Extract |
##############################
Fig 1.
DRLE had a cardioprotective effect.
(A) H2O and DRLE (100 mg/kg/d) and (400 mg/kg/d) were orally administered to C57BL/6 mice for 9 d. At Day 4, 60 mg/kg/d of isoproterenol was injected subcutaneously for 5 d. (B) The survival rate of ISO-injected mice treated with H2O and 100 mg/kg/d and 400 mg/kg/d of DRLE. *, P < 0.05 vs. H2O. #, P < 0.05 vs. 100 mg/kg/d (n = 5 per group).
Fig 2.
DRLE reduced ISO-induced ventricular hypertrophy.
Heart and body weight in ISO-induced mice treated with H2O, 100 and 400 mg/kg/d DRLE (A) Heart weight. (B) Body weight. (C) The image of different sized mouse hearts and heart weight/body weight (mg/g) used to estimate the degree of ventricular hypertrophy. *, P < 0.05 vs. H2O (n = 5 per group).
Fig 3.
DRLE alleviated ISO-induced heart injury.
##############################
Source material |
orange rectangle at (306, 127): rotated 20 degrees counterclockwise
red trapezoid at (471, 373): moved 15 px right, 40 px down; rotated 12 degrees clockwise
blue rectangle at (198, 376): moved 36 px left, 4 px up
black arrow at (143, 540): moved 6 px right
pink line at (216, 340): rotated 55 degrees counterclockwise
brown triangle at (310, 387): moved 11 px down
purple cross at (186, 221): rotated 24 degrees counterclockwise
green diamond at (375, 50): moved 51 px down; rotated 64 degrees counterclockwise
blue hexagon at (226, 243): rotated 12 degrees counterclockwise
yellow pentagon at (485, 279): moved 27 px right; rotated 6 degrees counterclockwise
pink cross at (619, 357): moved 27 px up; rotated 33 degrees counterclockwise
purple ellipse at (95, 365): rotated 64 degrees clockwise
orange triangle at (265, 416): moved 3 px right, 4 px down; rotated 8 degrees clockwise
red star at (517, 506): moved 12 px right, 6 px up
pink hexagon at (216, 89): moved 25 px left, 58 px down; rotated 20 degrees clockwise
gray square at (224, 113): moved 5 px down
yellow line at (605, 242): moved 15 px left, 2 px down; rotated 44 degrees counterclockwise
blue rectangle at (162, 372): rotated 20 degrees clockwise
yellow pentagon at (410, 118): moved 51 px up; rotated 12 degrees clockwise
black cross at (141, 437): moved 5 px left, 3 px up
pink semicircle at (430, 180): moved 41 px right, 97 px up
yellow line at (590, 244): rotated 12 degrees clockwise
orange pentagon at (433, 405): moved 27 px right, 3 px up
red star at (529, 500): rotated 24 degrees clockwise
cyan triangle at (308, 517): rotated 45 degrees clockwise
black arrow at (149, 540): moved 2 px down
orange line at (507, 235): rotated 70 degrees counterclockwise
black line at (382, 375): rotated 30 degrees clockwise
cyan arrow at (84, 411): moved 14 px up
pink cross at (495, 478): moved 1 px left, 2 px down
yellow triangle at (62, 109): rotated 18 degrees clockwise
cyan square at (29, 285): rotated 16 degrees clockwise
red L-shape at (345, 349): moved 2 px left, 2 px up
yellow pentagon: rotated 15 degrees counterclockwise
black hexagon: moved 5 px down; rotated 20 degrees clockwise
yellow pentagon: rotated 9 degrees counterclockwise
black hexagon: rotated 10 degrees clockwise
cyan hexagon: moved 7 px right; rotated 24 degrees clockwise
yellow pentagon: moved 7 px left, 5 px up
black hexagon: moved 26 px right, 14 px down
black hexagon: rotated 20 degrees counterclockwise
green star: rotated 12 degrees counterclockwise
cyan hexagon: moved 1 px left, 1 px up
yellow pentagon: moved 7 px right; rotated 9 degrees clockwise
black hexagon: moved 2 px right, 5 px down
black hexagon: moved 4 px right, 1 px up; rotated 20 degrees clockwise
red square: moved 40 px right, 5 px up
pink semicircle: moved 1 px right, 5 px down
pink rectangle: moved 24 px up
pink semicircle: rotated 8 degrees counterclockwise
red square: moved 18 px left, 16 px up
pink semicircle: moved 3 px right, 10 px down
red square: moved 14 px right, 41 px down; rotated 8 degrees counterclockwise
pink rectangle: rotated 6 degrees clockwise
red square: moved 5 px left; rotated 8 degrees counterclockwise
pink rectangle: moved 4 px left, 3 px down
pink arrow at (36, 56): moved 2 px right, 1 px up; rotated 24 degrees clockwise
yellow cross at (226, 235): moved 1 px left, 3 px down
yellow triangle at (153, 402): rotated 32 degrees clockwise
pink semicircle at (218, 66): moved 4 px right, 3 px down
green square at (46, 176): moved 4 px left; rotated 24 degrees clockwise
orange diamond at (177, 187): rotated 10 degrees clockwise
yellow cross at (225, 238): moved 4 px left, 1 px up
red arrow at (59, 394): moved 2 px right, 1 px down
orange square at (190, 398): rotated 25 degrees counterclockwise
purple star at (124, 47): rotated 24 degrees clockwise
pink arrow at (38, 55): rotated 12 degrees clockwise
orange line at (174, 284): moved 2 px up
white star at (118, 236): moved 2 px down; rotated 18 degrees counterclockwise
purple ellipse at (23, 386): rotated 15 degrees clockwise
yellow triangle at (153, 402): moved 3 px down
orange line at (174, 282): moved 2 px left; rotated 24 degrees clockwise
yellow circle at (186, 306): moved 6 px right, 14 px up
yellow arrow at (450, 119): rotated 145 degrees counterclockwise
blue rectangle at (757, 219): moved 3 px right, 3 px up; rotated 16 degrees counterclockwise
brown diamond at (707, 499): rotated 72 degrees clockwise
##############################
Parts of the exercise |
1. Retype the stretch of the DRLE figure captions from "Heart and body" through "H2O (n = 5 per group)." with no changes.
2. List the one-sentence title that follows each figure number in the DRLE figure captions.

Written responses |
1.
Heart and body weight in ISO-induced mice treated with H2O, 100 and 400 mg/kg/d DRLE (A) Heart weight. (B) Body weight. (C) The image of different sized mouse hearts and heart weight/body weight (mg/g) used to estimate the degree of ventricular hypertrophy. *, P < 0.05 vs. H2O (n = 5 per group).

2.
- DRLE had a cardioprotective effect.
- DRLE reduced ISO-induced ventricular hypertrophy.
- DRLE alleviated ISO-induced heart injury.